Energy of Earth Orbiting Around the Sun

[Ishaan S]

Homework Statement

The Earth's distance from the sun varies from 1.471 x 10⁸ km to 1.521 x 10⁸ km during the year. Determine the difference in (a) the potential energy, (b) the earth's kinetic energy, and (c) the total energy between these extreme points. Take the sun to be at rest.

Homework Equations

F_Grav = (GMm)/r²

U = integral(a→b)(GMm/r²)dr

KE = .5mv²

Law of the Conservation of energy: E_i = E_f

a_c = v² / r

The Attempt at a Solution

I got (a) easily. I need help with b and c, though.

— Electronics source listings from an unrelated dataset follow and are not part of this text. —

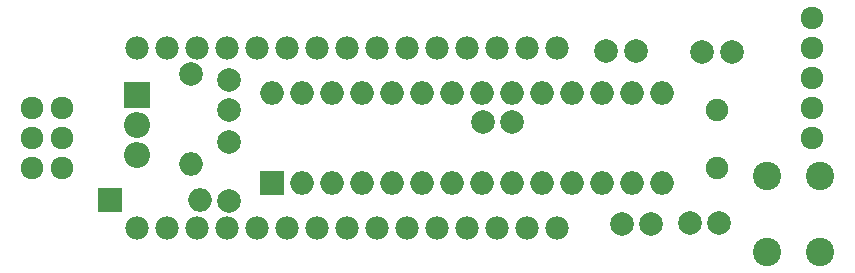
<source format=gbr>
G04 #@! TF.FileFunction,Soldermask,Top*
%FSLAX46Y46*%
G04 Gerber Fmt 4.6, Leading zero omitted, Abs format (unit mm)*
G04 Created by KiCad (PCBNEW 4.0.7) date 10/22/21 20:29:58*
%MOMM*%
%LPD*%
G01*
G04 APERTURE LIST*
%ADD10C,0.100000*%
%ADD11R,2.000000X2.000000*%
%ADD12O,2.000000X2.000000*%
%ADD13C,2.000000*%
%ADD14C,2.400000*%
%ADD15R,2.200000X2.200000*%
%ADD16O,2.200000X2.200000*%
%ADD17C,1.900000*%
%ADD18C,1.974800*%
%ADD19C,1.924000*%
G04 APERTURE END LIST*
D10*
D11*
X144780000Y-92710000D03*
D12*
X177800000Y-85090000D03*
X147320000Y-92710000D03*
X175260000Y-85090000D03*
X149860000Y-92710000D03*
X172720000Y-85090000D03*
X152400000Y-92710000D03*
X170180000Y-85090000D03*
X154940000Y-92710000D03*
X167640000Y-85090000D03*
X157480000Y-92710000D03*
X165100000Y-85090000D03*
X160020000Y-92710000D03*
X162560000Y-85090000D03*
X162560000Y-92710000D03*
X160020000Y-85090000D03*
X165100000Y-92710000D03*
X157480000Y-85090000D03*
X167640000Y-92710000D03*
X154940000Y-85090000D03*
X170180000Y-92710000D03*
X152400000Y-85090000D03*
X172720000Y-92710000D03*
X149860000Y-85090000D03*
X175260000Y-92710000D03*
X147320000Y-85090000D03*
X177800000Y-92710000D03*
X144780000Y-85090000D03*
D13*
X141190000Y-84060000D03*
X141190000Y-86560000D03*
X173100000Y-81580000D03*
X175600000Y-81580000D03*
X181230000Y-81670000D03*
X183730000Y-81670000D03*
X180170000Y-96180000D03*
X182670000Y-96180000D03*
X176900000Y-96200000D03*
X174400000Y-96200000D03*
D11*
X131060000Y-94220000D03*
D12*
X138680000Y-94220000D03*
D13*
X137910000Y-83540000D03*
D12*
X137910000Y-91160000D03*
D14*
X186720000Y-92120000D03*
X191220000Y-92120000D03*
X186720000Y-98620000D03*
X191220000Y-98620000D03*
D15*
X133360000Y-85270000D03*
D16*
X133360000Y-87810000D03*
X133360000Y-90350000D03*
D17*
X182460000Y-86560000D03*
X182460000Y-91440000D03*
D13*
X141180000Y-89270000D03*
X141180000Y-94270000D03*
D18*
X133350000Y-81280000D03*
X133350000Y-96520000D03*
X135890000Y-81280000D03*
X135890000Y-96520000D03*
X138430000Y-81280000D03*
X138430000Y-96520000D03*
X140970000Y-81280000D03*
X140970000Y-96520000D03*
X143510000Y-81280000D03*
X143510000Y-96520000D03*
X146050000Y-81280000D03*
X146050000Y-96520000D03*
X148590000Y-81280000D03*
X148590000Y-96520000D03*
X151130000Y-81280000D03*
X151130000Y-96520000D03*
X153670000Y-81280000D03*
X153670000Y-96520000D03*
X156210000Y-81280000D03*
X156210000Y-96520000D03*
X158750000Y-81280000D03*
X158750000Y-96520000D03*
X161290000Y-81280000D03*
X161290000Y-96520000D03*
X163830000Y-81280000D03*
X163830000Y-96520000D03*
X166370000Y-81280000D03*
X166370000Y-96520000D03*
X168910000Y-81280000D03*
X168910000Y-96520000D03*
D19*
X124460000Y-86360000D03*
X127000000Y-86360000D03*
X124460000Y-88900000D03*
X127000000Y-88900000D03*
X124460000Y-91440000D03*
X127000000Y-91440000D03*
X190500000Y-78740000D03*
X190500000Y-81280000D03*
X190500000Y-83820000D03*
X190500000Y-86360000D03*
X190500000Y-88900000D03*
D13*
X165160000Y-87600000D03*
X162660000Y-87600000D03*
M02*

</source>
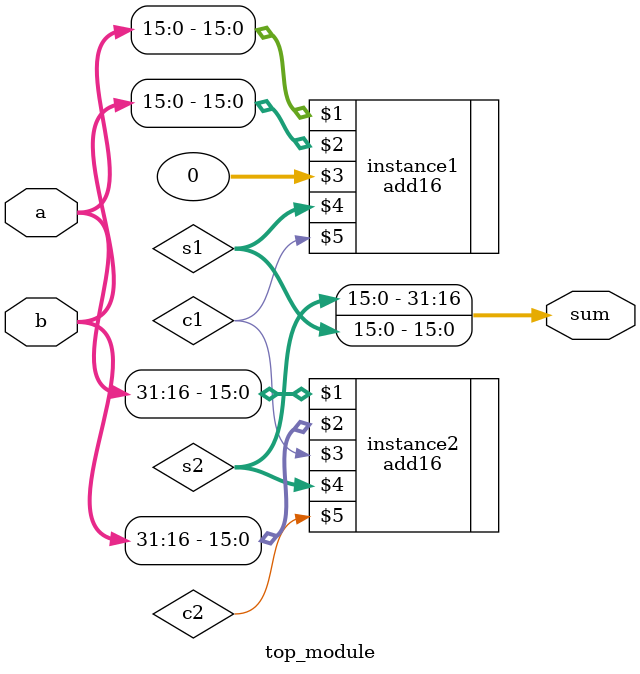
<source format=v>
module top_module(
    input [31:0] a,
    input [31:0] b,
    output [31:0] sum
);
    wire [15:0]s1,s2;
    wire c1,c2;
    add16 instance1(a[15:0],b[15:0],0,s1,c1);
    add16 instance2(a[31:16],b[31:16],c1,s2,c2);
    assign sum={s2,s1};
endmodule

</source>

I tried taking the average distance from the sun, which is just the length of the semi-major axis, which is

1.521 x 10⁸ km - 1.471 x 10⁸ km = 5.00 x 10⁹ m = r_ave

Then I used the centripetal acceleration formula to get

F_a = F_G = (GM_sun / (r_ave)²) = (v²)_ave/r_ave.

Solving for v_ave I get

v_ave = 2.7 x 10¹⁰ m/s.

I then calculated average kinetic energy to be

.5 * m_earth * (v_ave)² = 2.1 * 10⁴⁵ J.
Average gravitational energy would be

-GMm/r_ave = -1.6 * 10³⁵ J.

Average total energy would be average kinetic + average potential.

Since energy is constant the average energy is constant for instantaneous energy.

Therefore, at perihelion and aphelion, I would have average total energy - potential energy at the point, correct?

Any help would be appreciated, thanks.

 

[SteamKing]

Homework Statement

The Earth's distance from the sun varies from 1.471 x 10⁸ km to 1.521 x 10⁸ km during the year. Determine the difference in (a) the potential energy, (b) the earth's kinetic energy, and (c) the total energy between these extreme points. Take the sun to be at rest.

Homework Equations

F_Grav = (GMm)/r²

U = integral(a→b)(GMm/r²)dr

KE = .5mv²

Law of the Conservation of energy: E_i = E_f

a_c = v² / r

The Attempt at a Solution

I got (a) easily. I need help with b and c, though.

I tried taking the average distance from the sun, which is just the length of the semi-major axis, which is

1.521 x 10⁸ km - 1.471 x 10⁸ km = 5.00 x 10⁹ m = r_ave

This calculation makes no sense. How can you subtract two positive numbers and have the difference be greater than either number?

Also, it's not even how you calculate an average distance.

Then I used the centripetal acceleration formula to get

F_a = F_G = (GM_sun / (r_ave)²) = (v²)_ave/r_ave.

Solving for v_ave I get

v_ave = 2.7 x 10¹⁰ m/s.

Really? What's the speed of light in a vacuum? Do you have the Earth going faster or slower than light itself?

http://en.wikipedia.org/wiki/Speed_of_light

I then calculated average kinetic energy to be

.5 * m_earth * (v_ave)² = 2.1 * 10⁴⁵ J.
Average gravitational energy would be

-GMm/r_ave = -1.6 * 10³⁵ J.

Average total energy would be average kinetic + average potential.

Since energy is constant the average energy is constant for instantaneous energy.

Therefore, at perihelion and aphelion, I would have average total energy - potential energy at the point, correct?

Any help would be appreciated, thanks.

Correct your mistakes as pointed out above.

 

[Ishaan S]

OK.

The mean distance is (1.521*10⁸ km + 1.471*10⁸ km)/2 = 1.496*10⁸ km = 1.496*10¹¹ m.

Then the average velocity comes from the centripetal acceleration formula:

F_a = F_G = GM/(r_ave)² = (v_ave)² / r_ave

Solve for v_ave

v_ave = 30,000 m/s.

So average KE = ,5mv_ave² = 2.7*10³³ J.

Average potential energy is

-GMm/r_ave = -5.3 * 10³³ J.

So total energy is U + KE = -2.7*10³³ J.

So at perihelion the KE would be

E_total - (-GMm/r_{closest distance}) = 2.8*10³³ J.

At aphelion the KE would be

E_total - (-GMm/r_{far distance}) = 2.6*10³³ J.

Is this correct?

 

[haruspex]

I do not understand how an 'average' distance could be helpful in answering the question. Just find the PE and KE at the given extremes.
Further, it is not clear what would be meant by an average distance from the sun. Taking the average of the two extreme distances is unlikely to produce anything useful. An integral would make more sense, but even then there are choices to be made. You could take an average over time, or an average over theta, etc.